-------- Provided records

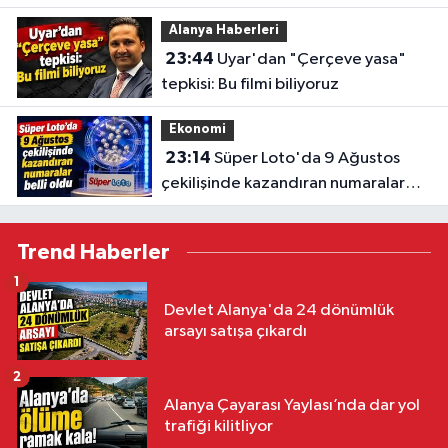
Alanya Haberleri
23:44
Uyar'dan "Çerçeve yasa"
tepkisi: Bu filmi biliyoruz
Ekonomi
23:14
Süper Loto'da 9 Ağustos
çekilişinde kazandıran numaralar
belli oldu
Trend Haberler
1
Devlet Alanya'da 24 dönümlük
arsayı satışa çıkardı
2
Alanya Çayarası Yaylası’nda dar yol
trafiği kilitliyor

----------------

» **Exercise description**: Starting at the line that contains "çekilişinde kazandıran numaralar", reproduce each line through the end of the records exactly, both ends included.

» **Expected answer**:
çekilişinde kazandıran numaralar
belli oldu
Trend Haberler
1
Devlet Alanya'da 24 dönümlük
arsayı satışa çıkardı
2
Alanya Çayarası Yaylası’nda dar yol
trafiği kilitliyor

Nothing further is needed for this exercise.